The Next Decade of Digital Transformation: Key Trends to Watch

10/16/2025

The Next Decade of Digital Transformation: Key Trends to Watch

Authored by Bashar Jabban

The New Digital Imperative 

Over the last chapters we laid the foundations: alignment and governance (#2–#3), a realistic roadmap and execution discipline (#4–#6), leadership and data value creation (#7–#9), and finally people, trust, and an agile operating model (#10–#13). The next decade will reward organizations that industrialize AI responsibly, modernize their intelligent core, and design for sustainability from day one.  My goal in this issue is simple: show you what will actually reshape P&L and risk between 2026 and 2030—and what I recommend you prepare now. 


Five Predictions That Matter (2026–2030) 

  • Agentic AI (with guardrails): Autonomous, tool-using agents lift productivity across operations but create a new risk class: identity sprawl, tool misuse, and prompt injection. Treat agents like interns with least privilege, narrow scopes, expiring credentials, mandatory human-in-the-loop, and incident playbooks. 
  • Machine customers: Non-human buyers—software agents—begin placing orders, requesting quotes, and negotiating micro-contracts in B2B niches. Treat this as a watch/prepare vector: update pricing rules, APIs, identity and fraud controls. 
  • The intelligent core: ERP and operations modernize around AI platforms. Data and ML are treated as products with clear ownership, quality SLOs, lifecycle governance, and standardized evaluation. 
  • Compute and sustainability constraints: Capex, energy, and location (data residency, renewables availability) shape strategy. Green workload placement and cost/energy observability become table stakes in FinOps. 
  • Deep-tech spillovers at the horizon: Quantum readiness for crypto-agility, robotics at the edge, and provenance tooling for trust will progressively impact regulated sectors.
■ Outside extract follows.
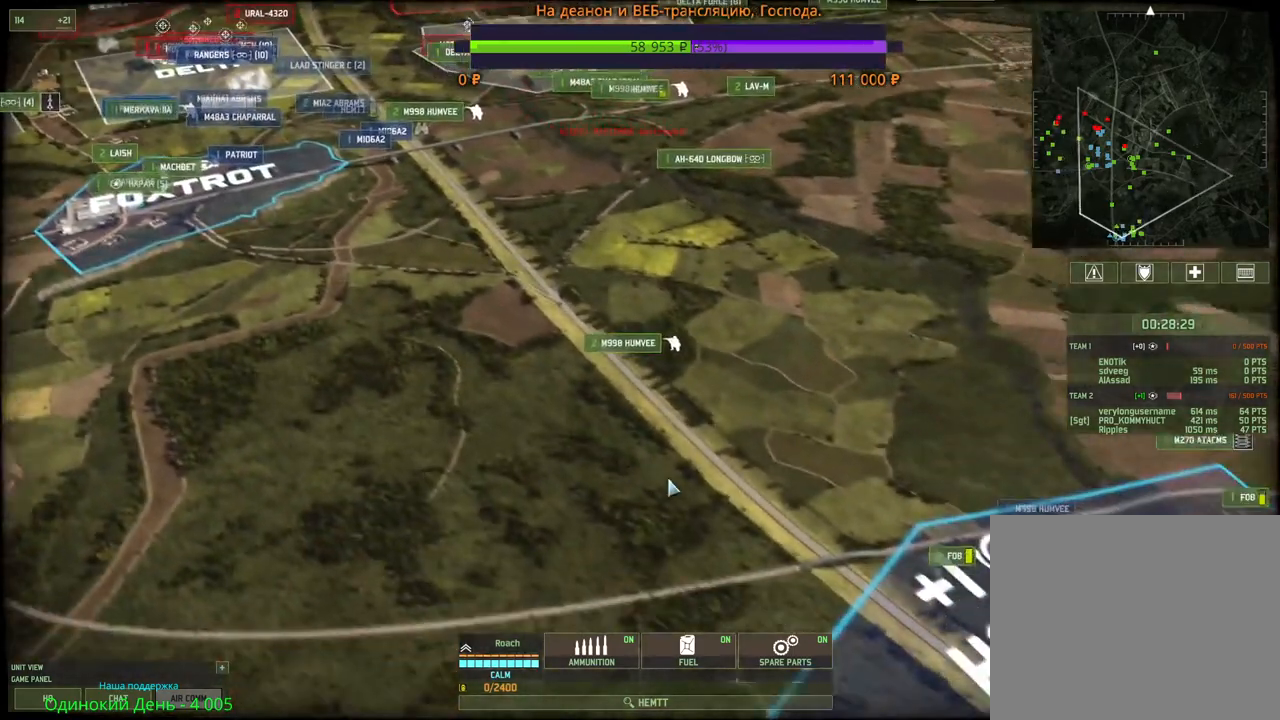
{"keys": [], "mouse": ["left"], "events": [[200, "f", "down"], [333, "f", "up"], [500, "mouse_left", "down"]]}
Keep them as horizon items—plan, don’t over-promise. 


What Leaders Must Prepare Now 

  • Build an AI powered platform — Establish governed data, model ops, evaluation pipelines, safety controls, and cost/energy observability. Treat platforms and data products as products. 
  • Define agentic AI guardrails — Policies, permissioning, audit logs, red-teaming, fallback and kill-switch patterns. Make human-in-the-loop explicit. 
  • Modernize the core — Modular ERP, event streams, clean APIs, and telemetry-by-design to host AI safely at scale. 
  • Green digital by design — Measure energy per workload/model, optimize placement (cloud/edge/region), include energy and circularity in procurement and hardware refresh. 
  • Post-quantum path — Inventory cryptography, classify crown-jewel systems, and plan migration to PQC where it matters. 
  • Upskill at scale — AI/product/data literacy for all; deepen critical roles such as AI Product Owner, Data Steward, ML Engineer, and AI Safety Lead. 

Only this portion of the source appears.